North-Central Section - 50th Annual Meeting - 2016

Paper No. 28-2
Presentation Time: 8:00 AM-12:00 PM

LABORATORY DETECTION LIMITS OF POTENTIAL HUMAN DECOMPOSITION PRODUCTS UNDER A VARIETY OF SOIL CONDITIONS


TRAVALY, Sarah E.1, BARRETT, Linda R.1, PERRY, David S.2, MATNEY, Timothy3 and WHITMAN, Linda G.3, (1)Department of Geosciences, The University of Akron, Akron, OH 44304, (2)Department of Chemistry, The University of Akron, Akron, OH 44304, (3)Department of Anthropology and Classical Studies, The University of Akron, Akron, OH 44304, set51@zips.uakron.edu

This study presents research to support development of a spectroscopic probe that could be used to detect clandestine human burials in a forensic context. The specific aim of this study is to determine the laboratory infrared spectroscopic detection limits for four human decomposition products (palmitic acid, oleic acid, leucine, and calcium pyrophosphate) in a range of soil particle size and organic matter content conditions and whether the compounds can be detected using laboratory scans of samples taken from two human burial analogue sites.

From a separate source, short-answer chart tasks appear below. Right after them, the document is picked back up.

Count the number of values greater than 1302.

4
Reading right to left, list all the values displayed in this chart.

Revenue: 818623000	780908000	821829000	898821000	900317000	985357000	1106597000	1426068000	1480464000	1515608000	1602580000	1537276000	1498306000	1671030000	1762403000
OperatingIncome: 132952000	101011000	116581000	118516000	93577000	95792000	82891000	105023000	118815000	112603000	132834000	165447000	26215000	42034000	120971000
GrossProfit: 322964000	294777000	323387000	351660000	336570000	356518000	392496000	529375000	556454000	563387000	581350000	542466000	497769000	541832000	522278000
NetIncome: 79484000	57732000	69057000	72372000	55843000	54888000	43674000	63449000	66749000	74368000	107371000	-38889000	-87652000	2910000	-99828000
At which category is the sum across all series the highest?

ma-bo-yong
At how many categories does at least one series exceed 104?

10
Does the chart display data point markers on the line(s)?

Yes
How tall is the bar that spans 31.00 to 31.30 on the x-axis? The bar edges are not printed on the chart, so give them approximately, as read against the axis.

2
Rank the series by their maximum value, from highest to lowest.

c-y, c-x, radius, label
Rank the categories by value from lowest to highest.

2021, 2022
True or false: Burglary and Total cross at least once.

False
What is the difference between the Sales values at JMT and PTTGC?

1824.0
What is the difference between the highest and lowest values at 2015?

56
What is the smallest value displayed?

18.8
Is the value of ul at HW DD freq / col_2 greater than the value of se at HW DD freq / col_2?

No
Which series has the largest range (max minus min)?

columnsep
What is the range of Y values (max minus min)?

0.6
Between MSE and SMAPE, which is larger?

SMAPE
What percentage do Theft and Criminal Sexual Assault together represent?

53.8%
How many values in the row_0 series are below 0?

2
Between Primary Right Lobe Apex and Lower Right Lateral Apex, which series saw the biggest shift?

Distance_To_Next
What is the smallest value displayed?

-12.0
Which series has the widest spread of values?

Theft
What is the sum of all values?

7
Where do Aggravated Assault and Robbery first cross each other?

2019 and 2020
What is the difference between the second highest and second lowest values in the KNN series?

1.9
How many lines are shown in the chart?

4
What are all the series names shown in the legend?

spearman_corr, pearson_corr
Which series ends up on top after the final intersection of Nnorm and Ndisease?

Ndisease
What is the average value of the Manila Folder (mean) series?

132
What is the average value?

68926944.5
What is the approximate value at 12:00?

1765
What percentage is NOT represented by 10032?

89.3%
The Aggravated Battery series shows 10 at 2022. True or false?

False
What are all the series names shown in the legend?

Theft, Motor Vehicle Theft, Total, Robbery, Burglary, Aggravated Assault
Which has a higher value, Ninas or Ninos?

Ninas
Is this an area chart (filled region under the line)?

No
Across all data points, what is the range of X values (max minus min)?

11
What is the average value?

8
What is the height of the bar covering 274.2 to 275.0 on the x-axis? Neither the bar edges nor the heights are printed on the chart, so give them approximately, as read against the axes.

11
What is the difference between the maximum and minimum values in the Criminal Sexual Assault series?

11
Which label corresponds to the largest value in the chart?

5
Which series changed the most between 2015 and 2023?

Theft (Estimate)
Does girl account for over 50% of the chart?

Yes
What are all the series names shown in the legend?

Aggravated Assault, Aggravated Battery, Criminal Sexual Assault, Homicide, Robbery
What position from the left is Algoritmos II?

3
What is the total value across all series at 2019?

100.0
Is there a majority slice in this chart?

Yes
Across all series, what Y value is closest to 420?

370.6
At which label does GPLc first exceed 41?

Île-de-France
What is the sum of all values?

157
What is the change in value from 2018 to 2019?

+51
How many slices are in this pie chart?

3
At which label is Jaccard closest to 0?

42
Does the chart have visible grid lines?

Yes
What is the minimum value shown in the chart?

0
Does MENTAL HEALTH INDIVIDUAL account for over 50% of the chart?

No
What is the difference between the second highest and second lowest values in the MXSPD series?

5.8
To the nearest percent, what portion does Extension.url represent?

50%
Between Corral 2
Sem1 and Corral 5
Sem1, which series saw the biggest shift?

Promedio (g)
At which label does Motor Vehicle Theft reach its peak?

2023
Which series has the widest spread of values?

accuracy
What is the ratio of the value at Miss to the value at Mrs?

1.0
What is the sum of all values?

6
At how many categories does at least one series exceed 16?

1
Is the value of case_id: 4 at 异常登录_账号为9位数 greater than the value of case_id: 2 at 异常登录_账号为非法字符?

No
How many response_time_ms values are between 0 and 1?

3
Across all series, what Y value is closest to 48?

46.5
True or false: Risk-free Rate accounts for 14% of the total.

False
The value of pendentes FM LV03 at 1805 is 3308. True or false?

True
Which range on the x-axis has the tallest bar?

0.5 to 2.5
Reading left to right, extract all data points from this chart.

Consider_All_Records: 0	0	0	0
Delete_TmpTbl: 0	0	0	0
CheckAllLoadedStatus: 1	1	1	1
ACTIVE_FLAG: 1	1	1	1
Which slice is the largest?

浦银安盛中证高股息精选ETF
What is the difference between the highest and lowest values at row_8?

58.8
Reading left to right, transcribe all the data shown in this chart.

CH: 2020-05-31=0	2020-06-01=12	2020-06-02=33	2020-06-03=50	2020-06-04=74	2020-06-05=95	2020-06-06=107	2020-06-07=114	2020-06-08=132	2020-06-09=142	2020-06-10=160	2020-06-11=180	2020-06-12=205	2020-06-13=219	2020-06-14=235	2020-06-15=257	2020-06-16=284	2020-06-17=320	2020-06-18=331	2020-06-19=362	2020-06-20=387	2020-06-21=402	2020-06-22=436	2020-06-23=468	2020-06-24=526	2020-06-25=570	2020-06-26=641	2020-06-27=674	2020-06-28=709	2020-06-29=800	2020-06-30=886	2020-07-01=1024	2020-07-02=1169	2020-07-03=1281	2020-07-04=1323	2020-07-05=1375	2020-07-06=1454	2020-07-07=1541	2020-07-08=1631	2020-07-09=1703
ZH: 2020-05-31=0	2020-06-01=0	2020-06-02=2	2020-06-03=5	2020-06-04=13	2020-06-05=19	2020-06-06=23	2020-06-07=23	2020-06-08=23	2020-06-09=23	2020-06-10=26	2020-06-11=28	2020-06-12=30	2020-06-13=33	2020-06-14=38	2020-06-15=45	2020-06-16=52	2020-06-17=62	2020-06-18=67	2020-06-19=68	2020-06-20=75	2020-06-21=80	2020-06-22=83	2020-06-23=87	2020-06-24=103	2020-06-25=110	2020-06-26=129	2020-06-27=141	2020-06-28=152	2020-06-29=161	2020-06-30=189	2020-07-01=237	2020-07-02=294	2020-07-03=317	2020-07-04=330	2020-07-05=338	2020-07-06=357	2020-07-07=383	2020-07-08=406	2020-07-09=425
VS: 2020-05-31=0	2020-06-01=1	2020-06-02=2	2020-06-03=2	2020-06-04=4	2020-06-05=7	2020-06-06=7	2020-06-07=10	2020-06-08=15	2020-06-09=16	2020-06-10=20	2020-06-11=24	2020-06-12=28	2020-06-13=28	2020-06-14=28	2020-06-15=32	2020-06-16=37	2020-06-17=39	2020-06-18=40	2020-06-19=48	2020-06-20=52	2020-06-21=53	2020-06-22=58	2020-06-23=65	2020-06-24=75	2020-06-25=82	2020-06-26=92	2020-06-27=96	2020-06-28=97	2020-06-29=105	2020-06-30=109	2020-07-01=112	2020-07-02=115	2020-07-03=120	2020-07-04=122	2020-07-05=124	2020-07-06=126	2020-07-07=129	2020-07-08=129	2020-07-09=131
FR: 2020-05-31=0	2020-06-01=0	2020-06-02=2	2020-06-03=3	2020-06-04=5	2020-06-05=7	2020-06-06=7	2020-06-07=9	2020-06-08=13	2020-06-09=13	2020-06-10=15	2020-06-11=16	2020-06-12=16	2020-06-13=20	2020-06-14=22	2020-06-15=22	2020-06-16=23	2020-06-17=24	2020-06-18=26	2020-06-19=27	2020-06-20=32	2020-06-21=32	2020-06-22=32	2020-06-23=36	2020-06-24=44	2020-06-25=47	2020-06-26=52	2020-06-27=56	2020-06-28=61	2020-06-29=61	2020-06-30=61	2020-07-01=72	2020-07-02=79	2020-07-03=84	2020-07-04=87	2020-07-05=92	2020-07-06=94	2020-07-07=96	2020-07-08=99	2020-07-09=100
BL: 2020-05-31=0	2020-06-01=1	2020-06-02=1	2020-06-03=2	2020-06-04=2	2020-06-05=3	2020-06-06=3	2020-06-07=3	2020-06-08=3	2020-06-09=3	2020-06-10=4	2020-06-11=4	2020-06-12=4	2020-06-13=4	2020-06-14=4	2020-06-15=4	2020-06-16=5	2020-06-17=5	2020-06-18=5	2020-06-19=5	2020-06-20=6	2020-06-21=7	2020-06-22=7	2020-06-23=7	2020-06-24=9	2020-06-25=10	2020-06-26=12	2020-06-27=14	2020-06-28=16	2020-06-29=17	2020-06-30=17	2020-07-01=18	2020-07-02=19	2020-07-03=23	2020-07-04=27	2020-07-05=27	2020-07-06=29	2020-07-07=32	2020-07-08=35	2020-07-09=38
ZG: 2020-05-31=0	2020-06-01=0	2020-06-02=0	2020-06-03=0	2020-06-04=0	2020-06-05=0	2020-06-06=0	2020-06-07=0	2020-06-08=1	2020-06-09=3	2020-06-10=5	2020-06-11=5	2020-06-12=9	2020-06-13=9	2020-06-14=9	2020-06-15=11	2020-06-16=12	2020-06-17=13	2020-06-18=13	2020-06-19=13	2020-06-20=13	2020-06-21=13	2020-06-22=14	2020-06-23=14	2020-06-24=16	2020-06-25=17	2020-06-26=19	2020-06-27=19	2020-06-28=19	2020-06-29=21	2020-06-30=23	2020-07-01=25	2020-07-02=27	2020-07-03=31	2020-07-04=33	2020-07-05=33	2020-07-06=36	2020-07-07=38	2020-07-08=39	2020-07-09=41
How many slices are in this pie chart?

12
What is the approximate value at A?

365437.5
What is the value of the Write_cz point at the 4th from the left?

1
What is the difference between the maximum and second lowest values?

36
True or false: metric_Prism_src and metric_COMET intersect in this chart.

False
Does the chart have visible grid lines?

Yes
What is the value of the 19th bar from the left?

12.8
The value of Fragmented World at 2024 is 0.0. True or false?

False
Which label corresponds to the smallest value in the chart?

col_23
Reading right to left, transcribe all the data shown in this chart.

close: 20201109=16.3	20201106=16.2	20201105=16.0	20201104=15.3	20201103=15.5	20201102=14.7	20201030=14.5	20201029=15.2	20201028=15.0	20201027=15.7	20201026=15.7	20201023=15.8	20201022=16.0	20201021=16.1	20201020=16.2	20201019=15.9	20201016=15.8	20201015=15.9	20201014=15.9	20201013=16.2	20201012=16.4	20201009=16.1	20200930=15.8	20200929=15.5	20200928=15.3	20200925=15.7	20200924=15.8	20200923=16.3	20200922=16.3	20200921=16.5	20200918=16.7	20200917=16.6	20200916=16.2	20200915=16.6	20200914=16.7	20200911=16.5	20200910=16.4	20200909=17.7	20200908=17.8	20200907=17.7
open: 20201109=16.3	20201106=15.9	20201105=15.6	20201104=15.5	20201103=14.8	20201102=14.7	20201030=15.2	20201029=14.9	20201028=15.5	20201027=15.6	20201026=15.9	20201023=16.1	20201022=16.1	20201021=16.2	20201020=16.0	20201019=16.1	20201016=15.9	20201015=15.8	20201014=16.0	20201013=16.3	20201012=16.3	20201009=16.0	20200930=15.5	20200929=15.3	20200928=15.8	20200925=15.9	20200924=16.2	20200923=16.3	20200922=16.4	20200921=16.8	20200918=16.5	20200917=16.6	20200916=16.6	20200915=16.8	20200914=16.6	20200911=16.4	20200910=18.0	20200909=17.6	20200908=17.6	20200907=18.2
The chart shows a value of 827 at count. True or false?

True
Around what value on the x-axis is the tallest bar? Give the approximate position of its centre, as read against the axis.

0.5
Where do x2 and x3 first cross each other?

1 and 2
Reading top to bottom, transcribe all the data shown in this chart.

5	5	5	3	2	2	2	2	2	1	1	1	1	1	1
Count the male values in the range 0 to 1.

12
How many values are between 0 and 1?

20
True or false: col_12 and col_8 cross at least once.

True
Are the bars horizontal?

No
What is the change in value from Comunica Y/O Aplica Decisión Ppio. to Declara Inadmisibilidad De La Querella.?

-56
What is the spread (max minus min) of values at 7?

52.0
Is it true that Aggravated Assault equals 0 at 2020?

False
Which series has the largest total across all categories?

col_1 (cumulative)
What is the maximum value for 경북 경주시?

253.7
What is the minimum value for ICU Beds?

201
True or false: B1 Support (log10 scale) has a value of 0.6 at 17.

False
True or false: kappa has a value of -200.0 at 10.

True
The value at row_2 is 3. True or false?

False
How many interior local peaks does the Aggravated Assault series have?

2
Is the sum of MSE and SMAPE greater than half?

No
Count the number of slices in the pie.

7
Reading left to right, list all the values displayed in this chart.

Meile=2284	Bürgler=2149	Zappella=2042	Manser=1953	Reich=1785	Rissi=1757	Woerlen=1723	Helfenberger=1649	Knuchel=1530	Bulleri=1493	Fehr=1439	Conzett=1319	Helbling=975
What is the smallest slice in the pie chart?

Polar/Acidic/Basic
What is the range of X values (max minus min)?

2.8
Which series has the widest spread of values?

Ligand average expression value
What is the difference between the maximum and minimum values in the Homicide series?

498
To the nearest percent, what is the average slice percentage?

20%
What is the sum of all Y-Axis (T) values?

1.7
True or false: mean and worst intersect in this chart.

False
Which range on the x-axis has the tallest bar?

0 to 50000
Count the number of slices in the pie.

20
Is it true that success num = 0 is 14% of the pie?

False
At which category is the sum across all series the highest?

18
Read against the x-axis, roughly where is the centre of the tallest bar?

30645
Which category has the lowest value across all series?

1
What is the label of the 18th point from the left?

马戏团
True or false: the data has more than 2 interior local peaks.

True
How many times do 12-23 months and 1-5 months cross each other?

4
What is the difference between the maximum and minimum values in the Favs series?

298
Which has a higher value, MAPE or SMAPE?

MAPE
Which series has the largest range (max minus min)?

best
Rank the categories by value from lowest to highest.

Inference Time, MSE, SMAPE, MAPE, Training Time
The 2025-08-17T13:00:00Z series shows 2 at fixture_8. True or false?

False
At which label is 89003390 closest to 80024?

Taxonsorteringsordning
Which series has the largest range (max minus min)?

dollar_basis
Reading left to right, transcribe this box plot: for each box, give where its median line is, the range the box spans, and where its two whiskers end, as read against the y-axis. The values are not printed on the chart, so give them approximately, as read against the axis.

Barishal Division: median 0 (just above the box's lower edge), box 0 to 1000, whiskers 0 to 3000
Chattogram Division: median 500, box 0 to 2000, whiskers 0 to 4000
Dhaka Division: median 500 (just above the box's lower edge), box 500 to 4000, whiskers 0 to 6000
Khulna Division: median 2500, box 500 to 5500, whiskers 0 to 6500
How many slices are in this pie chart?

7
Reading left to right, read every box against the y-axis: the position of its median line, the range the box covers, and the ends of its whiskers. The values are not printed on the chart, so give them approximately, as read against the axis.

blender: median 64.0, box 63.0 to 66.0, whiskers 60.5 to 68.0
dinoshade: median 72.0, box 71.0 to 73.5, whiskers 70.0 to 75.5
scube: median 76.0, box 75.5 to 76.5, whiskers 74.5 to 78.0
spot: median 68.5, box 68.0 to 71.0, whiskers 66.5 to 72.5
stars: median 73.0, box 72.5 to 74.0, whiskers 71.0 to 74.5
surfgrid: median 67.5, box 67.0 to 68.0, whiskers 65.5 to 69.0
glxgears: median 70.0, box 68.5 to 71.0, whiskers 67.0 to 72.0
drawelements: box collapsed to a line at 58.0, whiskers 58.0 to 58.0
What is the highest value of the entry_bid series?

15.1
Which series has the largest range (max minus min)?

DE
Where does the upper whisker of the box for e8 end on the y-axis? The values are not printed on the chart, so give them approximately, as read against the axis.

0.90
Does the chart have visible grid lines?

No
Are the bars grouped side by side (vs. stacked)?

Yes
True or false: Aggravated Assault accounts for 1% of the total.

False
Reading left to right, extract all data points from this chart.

Known concentrations of four potential human decomposition products were added to soil samples ranging over a variety of soil particle size and organic matter content. The soil samples were scanned using FTIR (Fourier transform infrared spectroscopy) and detection limits were calculated. In order to demonstrate the applicability of this method to field conditions, samples from cores taken from two pig carcasses, used as human burial analogues, were scanned using the same methods. The pig carcasses had been buried for about nine months when the cores were obtained.

The minimum detection limit for palmitic and oleic acid was determined to be 0.1%, 0.05%, and 0.01% in soil samples of sandy, silty, and clayey particle size, respectively. In samples of known concentration, lower levels of palmitic acid and oleic acid were detectable in samples with smaller particle size and higher organic matter content. This suggests that human decomposition products containing fatty acids will most readily be detected in soil conditions consisting of smaller particle size and higher organic matter content. Peaks suggesting the presence of a fatty acid (either palmitic acid or oleic acid) were present in scans from some of the samples from the pig burial site, but the spectra did not indicate the presence of the other two decomposition products.